Alan Rodrigues
“Hoje o inquérito dá força total à polícia, o que possibilita abusos e até corrupção”
Ada Pellegrini

Sabe aquela cena de julgamento na qual o promotor faz uma pergunta demolidora para a testemunha? No Brasil, só acontece nas telas de cinema. Nos júris brasileiros, o promotor faz a pergunta ao juiz, que a direciona para a testemunha, que responde ao juiz, que repete a resposta para o promotor. Encarregado de registrar a sessão, o escrevente se cansa de registrar que fulano pediu que beltrano perguntasse a sicrano… A burocracia deve-se ao fato de, pela legislação brasileira, toda a comunicação no tribunal ter de ser intermediada pelo juiz. “É circense. O juiz entende a metade do que o promotor falou, a testemunha entende a metade do que o juiz entendeu e o escrevente entende a metade do que o juiz ditou”, ironiza o jurista Luiz Flávio Gomes. Nos próximos dias, o presidente Fernando Henrique Cardoso mandará para o Congresso Nacional um calhamaço que poderá alterar essas regras e tornar a Justiça mais ágil.

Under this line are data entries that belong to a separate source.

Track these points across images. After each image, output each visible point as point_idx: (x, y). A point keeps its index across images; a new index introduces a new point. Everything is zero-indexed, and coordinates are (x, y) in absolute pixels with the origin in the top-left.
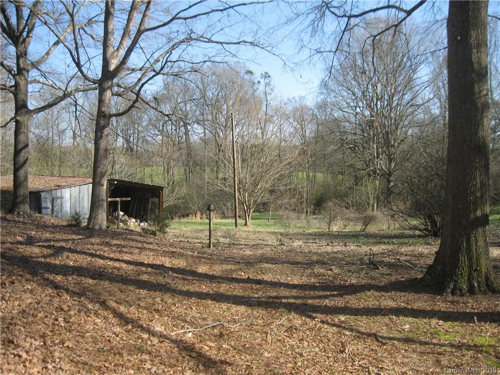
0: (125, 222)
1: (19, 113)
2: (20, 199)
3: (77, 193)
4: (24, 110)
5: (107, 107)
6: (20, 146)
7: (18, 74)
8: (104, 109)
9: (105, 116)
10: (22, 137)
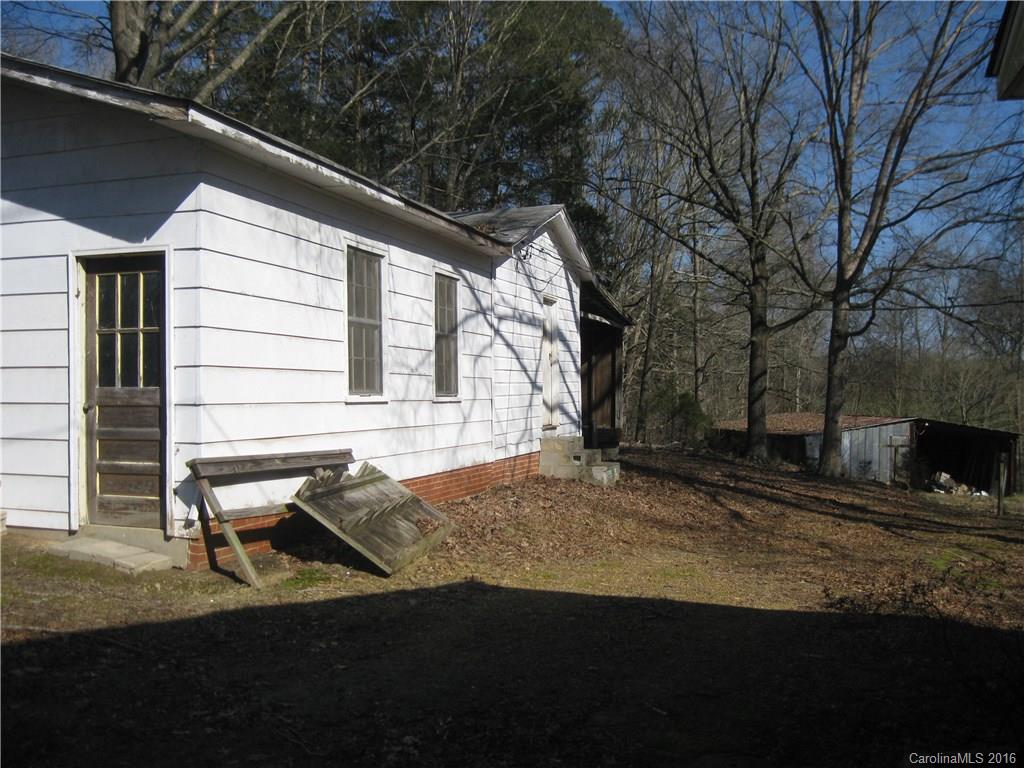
0: (948, 491)
1: (755, 332)
2: (755, 439)
3: (862, 438)
4: (761, 328)
5: (843, 324)
6: (757, 373)
7: (754, 284)
8: (840, 327)
9: (839, 336)
10: (759, 362)
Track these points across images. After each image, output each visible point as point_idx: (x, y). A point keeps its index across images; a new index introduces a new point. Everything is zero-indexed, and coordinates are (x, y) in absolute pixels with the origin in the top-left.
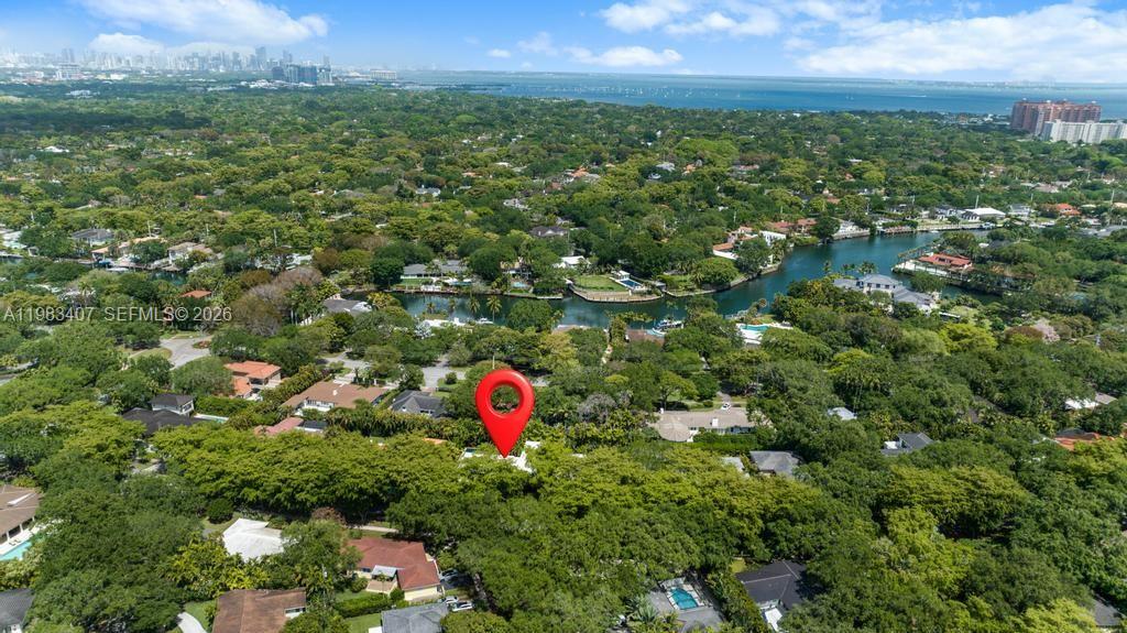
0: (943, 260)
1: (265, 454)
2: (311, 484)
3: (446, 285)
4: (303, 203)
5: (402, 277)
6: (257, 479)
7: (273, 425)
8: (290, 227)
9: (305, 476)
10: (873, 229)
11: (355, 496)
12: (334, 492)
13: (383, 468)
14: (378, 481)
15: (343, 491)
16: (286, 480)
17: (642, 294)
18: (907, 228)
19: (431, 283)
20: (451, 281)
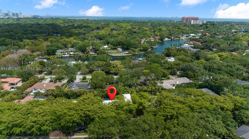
0: (194, 43)
1: (22, 111)
2: (48, 122)
3: (70, 54)
4: (20, 37)
5: (56, 53)
6: (21, 122)
7: (22, 99)
8: (17, 42)
9: (45, 118)
10: (171, 39)
11: (71, 125)
12: (60, 124)
13: (81, 110)
14: (81, 116)
15: (65, 123)
16: (36, 121)
17: (127, 54)
18: (178, 39)
19: (66, 54)
20: (71, 53)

A mudança nas regras do tribunal está entre as centenas de alterações previstas pela comissão de juristas encarregada de reformar o Código de Processo Penal (leia quadro), a pedido do Ministério da Justiça. O código é a lei que regula o longo e complexo percurso que vai da investigação criminal até a sentença e seus recursos, incluindo a situação do preso que aguarda julgamento. O atual, em vigor desde 1941, está tão defasado que, em diversos pontos, entra em choque com a Constituição, homologada em 1988. Para atualizar a legislação e, em especial, para agilizar e tornar transparentes o inquérito policial e o processo judicial, a comissão, formada por dez especialistas em Direito Processual Penal, começou a trabalhar em outubro de 1999. Depois de debater com representantes de todas as instituições vinculadas à investigação criminal, os juristas prepararam a documentação em poder de FHC, na forma de sete projetos.

Hélcio Nagamine
Delegado Cesário Silva: “A reforma quer burocratizar a investigação”

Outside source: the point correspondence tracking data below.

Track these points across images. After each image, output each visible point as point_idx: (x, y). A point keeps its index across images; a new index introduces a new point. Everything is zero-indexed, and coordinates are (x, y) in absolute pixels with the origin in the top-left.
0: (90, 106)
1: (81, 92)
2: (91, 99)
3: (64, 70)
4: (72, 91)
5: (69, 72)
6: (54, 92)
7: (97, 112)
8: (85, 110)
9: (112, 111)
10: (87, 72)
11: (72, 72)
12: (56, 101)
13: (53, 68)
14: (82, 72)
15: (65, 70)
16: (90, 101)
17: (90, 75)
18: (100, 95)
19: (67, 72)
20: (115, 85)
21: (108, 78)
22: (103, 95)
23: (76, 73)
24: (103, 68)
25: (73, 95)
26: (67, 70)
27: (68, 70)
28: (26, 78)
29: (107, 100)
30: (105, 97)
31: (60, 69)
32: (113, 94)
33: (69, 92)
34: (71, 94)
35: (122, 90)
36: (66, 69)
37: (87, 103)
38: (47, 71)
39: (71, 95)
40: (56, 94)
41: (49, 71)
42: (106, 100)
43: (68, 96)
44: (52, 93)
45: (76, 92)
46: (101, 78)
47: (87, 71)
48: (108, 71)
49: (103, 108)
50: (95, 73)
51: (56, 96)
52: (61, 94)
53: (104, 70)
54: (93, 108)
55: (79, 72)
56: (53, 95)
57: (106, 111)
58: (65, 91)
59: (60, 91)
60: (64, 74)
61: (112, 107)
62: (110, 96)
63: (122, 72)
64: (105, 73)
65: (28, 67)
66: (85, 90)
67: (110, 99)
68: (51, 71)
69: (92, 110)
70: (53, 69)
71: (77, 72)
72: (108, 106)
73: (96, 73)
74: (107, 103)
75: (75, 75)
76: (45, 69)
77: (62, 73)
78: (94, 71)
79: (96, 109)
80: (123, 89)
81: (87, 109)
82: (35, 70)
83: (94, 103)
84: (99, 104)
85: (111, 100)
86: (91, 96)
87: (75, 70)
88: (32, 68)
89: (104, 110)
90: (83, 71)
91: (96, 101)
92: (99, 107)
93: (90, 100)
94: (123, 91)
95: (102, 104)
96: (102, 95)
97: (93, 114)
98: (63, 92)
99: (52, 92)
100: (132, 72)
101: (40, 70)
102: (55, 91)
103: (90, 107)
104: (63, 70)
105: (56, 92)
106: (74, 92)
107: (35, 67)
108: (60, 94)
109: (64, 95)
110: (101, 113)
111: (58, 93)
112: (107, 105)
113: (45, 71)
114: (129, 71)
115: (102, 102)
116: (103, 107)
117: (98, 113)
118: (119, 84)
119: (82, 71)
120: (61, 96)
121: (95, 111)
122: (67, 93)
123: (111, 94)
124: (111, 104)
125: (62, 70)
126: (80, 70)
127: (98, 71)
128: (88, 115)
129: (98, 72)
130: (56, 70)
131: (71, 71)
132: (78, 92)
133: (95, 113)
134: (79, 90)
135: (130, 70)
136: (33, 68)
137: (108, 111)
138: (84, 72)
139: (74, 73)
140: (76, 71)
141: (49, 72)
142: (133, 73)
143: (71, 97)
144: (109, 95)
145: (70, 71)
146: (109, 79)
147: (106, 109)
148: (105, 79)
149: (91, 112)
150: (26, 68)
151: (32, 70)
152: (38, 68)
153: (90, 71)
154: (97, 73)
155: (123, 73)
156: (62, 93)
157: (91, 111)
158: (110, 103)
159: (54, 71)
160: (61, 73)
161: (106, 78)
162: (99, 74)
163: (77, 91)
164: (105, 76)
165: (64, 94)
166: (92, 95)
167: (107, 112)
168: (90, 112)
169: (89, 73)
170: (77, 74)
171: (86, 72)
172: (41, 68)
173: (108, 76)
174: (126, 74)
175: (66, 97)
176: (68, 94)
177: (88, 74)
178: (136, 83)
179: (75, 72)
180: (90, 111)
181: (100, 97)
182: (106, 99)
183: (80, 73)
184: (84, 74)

Com 87 páginas, a proposta de reforma, no entanto, desagrada a setores da polícia. Se aprovadas, as novas regras implicam, na prática, um controle externo das atividades da corporação. “Hoje o inquérito dá força total à autoridade policial, o que possibilita abusos e até corrupção”, afirma Ada Pellegrini, presidente da comissão de juristas encarregada da reforma do código. “Com essa reforma, a investigação será burocratizada pelo Ministério Público”, reage Jair Cesário da Silva, presidente da Associação Nacional dos Delegados de Polícia, que já organiza um lobby para atuar no Congresso. O secretário-geral da comissão, Petrônio Calmon Filho, sustenta que o projeto é equilibrado. “Estamos tirando o poder absoluto da polícia, uma herança do Estado Novo, mas não o transferimos totalmente para o Ministério Público”, diz Calmon Filho.